• Work item: Look below for the line containing "formally charged"; from there, print each line exactly up to and including the line containing "FusionStorage", and stop.

━━━ Records to use

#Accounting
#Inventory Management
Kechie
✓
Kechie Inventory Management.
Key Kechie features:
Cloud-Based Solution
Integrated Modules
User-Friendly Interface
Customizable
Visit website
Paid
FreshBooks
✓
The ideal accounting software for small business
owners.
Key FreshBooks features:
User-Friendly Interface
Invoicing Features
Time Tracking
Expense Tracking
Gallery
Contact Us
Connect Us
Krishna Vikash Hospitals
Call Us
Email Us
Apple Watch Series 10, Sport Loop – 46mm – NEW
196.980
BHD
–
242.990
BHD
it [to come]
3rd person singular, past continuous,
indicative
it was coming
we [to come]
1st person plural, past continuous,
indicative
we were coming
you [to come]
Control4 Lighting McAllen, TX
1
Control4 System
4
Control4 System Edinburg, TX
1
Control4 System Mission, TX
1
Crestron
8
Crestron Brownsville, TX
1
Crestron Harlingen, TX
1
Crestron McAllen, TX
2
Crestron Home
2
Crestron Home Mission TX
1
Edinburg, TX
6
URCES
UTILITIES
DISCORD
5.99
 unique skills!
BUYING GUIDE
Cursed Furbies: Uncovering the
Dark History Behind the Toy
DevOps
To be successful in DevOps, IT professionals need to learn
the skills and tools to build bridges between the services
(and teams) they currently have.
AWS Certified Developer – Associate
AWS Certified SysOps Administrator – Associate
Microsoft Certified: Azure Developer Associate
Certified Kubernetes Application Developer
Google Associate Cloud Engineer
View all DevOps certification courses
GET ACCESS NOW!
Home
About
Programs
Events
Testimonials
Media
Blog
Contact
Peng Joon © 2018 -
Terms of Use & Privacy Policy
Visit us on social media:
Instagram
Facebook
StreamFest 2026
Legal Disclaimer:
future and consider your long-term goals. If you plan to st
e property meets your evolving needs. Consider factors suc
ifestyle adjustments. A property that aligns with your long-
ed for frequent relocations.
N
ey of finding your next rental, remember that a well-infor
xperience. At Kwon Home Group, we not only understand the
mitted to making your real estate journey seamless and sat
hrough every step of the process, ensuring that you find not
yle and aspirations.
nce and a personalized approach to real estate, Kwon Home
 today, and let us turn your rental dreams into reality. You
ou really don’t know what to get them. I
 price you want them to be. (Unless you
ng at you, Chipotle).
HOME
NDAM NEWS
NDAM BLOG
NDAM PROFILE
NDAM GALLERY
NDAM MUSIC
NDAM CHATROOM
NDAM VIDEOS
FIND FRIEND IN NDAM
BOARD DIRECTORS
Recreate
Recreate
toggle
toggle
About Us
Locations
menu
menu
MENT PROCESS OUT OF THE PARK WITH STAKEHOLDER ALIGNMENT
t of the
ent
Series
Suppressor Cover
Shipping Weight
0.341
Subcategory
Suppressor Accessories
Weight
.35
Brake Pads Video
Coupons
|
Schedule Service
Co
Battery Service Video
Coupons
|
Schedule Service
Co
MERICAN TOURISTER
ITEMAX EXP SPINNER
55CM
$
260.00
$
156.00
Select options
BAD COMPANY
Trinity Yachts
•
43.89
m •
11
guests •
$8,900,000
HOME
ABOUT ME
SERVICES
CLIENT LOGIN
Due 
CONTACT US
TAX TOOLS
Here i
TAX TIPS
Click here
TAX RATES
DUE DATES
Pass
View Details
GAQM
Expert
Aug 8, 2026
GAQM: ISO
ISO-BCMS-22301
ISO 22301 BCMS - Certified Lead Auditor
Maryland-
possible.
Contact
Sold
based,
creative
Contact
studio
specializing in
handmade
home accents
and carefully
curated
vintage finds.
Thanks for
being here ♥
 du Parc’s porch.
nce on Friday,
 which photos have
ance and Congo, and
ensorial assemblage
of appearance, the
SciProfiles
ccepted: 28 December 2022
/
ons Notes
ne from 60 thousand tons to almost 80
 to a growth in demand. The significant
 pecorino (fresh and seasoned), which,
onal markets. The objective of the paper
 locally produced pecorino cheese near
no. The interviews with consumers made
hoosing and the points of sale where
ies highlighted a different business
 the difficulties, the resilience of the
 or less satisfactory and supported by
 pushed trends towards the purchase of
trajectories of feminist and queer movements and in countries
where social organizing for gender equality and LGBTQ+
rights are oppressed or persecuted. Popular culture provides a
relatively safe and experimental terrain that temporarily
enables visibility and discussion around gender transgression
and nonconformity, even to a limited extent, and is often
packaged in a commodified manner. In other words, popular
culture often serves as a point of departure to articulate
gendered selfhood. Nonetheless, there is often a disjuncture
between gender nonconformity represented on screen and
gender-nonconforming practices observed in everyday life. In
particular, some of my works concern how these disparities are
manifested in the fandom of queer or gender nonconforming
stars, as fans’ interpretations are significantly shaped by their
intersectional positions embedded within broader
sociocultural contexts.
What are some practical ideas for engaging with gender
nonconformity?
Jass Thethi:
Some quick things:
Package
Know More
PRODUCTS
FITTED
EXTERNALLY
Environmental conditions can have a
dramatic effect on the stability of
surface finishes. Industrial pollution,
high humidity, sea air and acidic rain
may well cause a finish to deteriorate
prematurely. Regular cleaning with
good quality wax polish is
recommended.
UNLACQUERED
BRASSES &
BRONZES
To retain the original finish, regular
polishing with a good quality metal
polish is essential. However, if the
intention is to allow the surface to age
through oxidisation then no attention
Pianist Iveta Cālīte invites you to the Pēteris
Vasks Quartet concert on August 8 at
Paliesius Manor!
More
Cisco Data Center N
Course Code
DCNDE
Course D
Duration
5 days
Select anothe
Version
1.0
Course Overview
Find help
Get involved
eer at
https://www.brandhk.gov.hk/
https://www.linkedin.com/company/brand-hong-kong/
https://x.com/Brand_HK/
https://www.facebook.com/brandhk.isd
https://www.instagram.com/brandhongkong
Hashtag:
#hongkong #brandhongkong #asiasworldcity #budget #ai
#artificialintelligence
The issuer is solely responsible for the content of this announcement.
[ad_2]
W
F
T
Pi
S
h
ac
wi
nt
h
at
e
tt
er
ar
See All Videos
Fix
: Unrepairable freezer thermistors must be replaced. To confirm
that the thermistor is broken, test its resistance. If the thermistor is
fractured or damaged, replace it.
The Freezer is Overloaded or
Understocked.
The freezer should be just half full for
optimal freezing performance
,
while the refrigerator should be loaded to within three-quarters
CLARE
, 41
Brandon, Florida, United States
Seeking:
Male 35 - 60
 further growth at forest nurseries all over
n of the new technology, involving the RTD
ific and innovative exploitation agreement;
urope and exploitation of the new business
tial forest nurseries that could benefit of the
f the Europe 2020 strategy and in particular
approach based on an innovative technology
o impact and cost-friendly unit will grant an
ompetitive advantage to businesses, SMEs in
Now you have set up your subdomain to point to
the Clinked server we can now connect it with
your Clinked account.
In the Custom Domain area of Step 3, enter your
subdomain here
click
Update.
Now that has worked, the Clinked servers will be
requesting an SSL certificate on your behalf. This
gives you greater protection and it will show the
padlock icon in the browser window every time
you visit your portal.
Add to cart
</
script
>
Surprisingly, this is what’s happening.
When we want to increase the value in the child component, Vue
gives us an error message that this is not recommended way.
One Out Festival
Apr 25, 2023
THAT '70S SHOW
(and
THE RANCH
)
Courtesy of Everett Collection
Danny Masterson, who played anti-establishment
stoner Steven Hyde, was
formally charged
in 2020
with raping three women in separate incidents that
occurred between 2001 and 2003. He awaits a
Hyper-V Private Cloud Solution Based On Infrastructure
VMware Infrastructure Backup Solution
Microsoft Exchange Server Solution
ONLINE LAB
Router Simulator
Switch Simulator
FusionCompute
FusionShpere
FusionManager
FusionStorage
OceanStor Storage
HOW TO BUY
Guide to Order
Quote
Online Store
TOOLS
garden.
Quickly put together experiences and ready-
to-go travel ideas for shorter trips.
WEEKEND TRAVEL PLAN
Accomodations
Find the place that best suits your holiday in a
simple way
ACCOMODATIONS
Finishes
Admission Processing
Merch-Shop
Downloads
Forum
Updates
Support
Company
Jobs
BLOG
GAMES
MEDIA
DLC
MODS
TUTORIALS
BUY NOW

━━━━━━

• Exercise result:
formally charged
in 2020
with raping three women in separate incidents that
occurred between 2001 and 2003. He awaits a
Hyper-V Private Cloud Solution Based On Infrastructure
VMware Infrastructure Backup Solution
Microsoft Exchange Server Solution
ONLINE LAB
Router Simulator
Switch Simulator
FusionCompute
FusionShpere
FusionManager
FusionStorage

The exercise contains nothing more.